Today, the Indian Express broke a story about how spyware developed by an Israeli cyber-intelligence firm, NSO Group was used on dalit activists, journalists and lawyers in India. The spyware, “Pegasus” would be installed through a missed call on Whatsapp after which an attacker would gain complete access to a smartphone. As per the NSO Group, “Pegasus” was only sold to government clients. Subsequent reports by Huffington Post and News Laundry have revealed that the targets include lawyers in the Bhima Koregaon case, Bela Bhatia and Anand Teltumbde. This raises some extremely disturbing questions about likely illegal hacking by unknown government agencies- or other actors operating in India- and suggests flagrant disregard for the rule of law and contempt for our fundamental right to privacy.

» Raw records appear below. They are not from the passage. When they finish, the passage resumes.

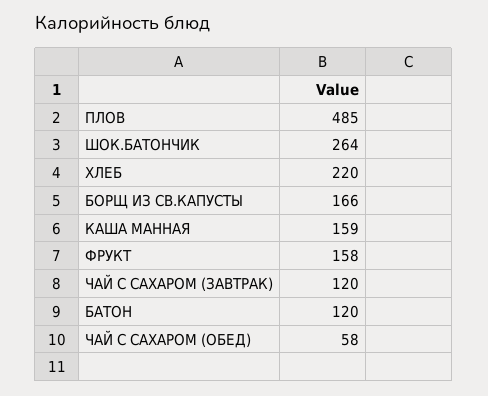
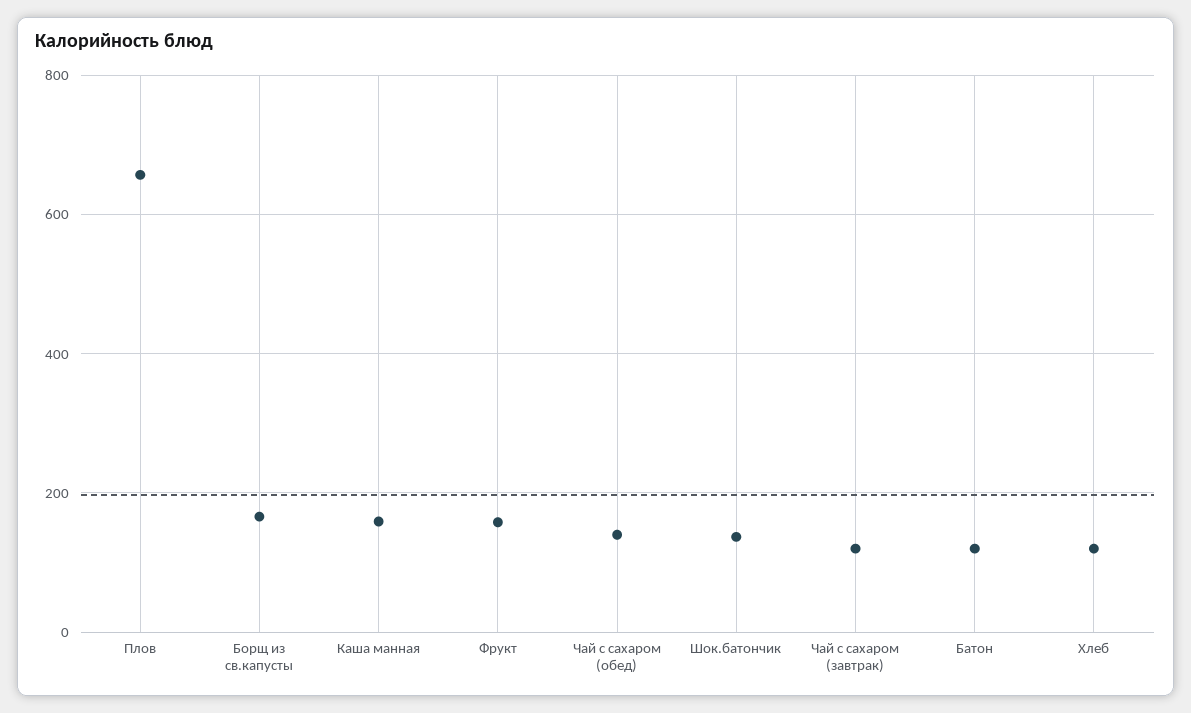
  {
-   "ПЛОВ": 485,
+   "ПЛОВ": 660,
-   "ШОК.БАТОНЧИК": 264,
+   "ШОК.БАТОНЧИК": 140,
-   "ХЛЕБ": 220,
+   "ХЛЕБ": 120,
    "БОРЩ ИЗ СВ.КАПУСТЫ": 166,
    "КАША МАННАЯ": 159,
    "ФРУКТ": 158,
    "ЧАЙ С САХАРОМ (ЗАВТРАК)": 120,
    "БАТОН": 120,
-   "ЧАЙ С САХАРОМ (ОБЕД)": 58
+   "ЧАЙ С САХАРОМ (ОБЕД)": 140
  }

There is an urgent need for official disclosure on whether and how this spyware was used in India to hack our citizens. The Government of India must issue an official public statement providing complete information. The Government must also clarify which law empowers it to install such spyware. To the best of our understanding and knowledge, no such power exists under Indian law, and the pre-existing surveillance powers available under the Telegraph Act, 1885 and the Information Technology Act, 2000 do not permit the installation of spyware or hacking mobile devices. Hacking of computer resources, including mobile phones and apps, is in fact a criminal offence under the Information Technology Act, 2000.
This expose signals a need for urgent surveillance reform to protect citizens against the use of malware, spyware and creation of vulnerabilities in technologies which offer privacy protection by design. We call on the Government to stand by democratic commitments and reject the use of spyware in their pursuit of social objectives of policing and security. Legislative measures must be introduced in Parliament to uphold the 9 judge bench decision of the Supreme Court of India recognizing privacy as a fundamental right. The use of legal or technical means to access data and intercept communications in India must be authorised only in emergency situations, under judicial control and oversight, and with other protections to safeguard our citizens.

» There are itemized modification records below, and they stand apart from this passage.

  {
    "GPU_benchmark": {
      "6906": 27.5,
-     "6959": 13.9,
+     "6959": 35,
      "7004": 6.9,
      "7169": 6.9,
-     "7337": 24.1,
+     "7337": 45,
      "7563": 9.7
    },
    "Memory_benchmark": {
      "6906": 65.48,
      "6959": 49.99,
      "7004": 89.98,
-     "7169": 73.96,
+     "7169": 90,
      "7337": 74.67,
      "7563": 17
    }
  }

Over the next few weeks, we at IFF will attempt to reach out to any victims of illegal surveillance in India and we will make every attempt to ensure that they can access the legal system to seek redress. We will also examine avenues for further engagement with all branches of government - legislative, executive and judicial- to advance our ongoing work on surveillance reform.
In addition to seeking transparency through full disclosure, we hope to work towards solutions to ensure that something like this never happens again. We will continue our public advocacy through the SaveOurPrivacy Campaign which seeks to put forth a model draft law that provides for judicial oversight and parliamentary controls in the surveillance process. In July, a revised version of this model draft law was introduced in Parliament as a private member’s bill by Dr. Ravikumar as the Personal Data and Information Privacy Code Bill, 2019 which if enacted may help prevent such a recurrence.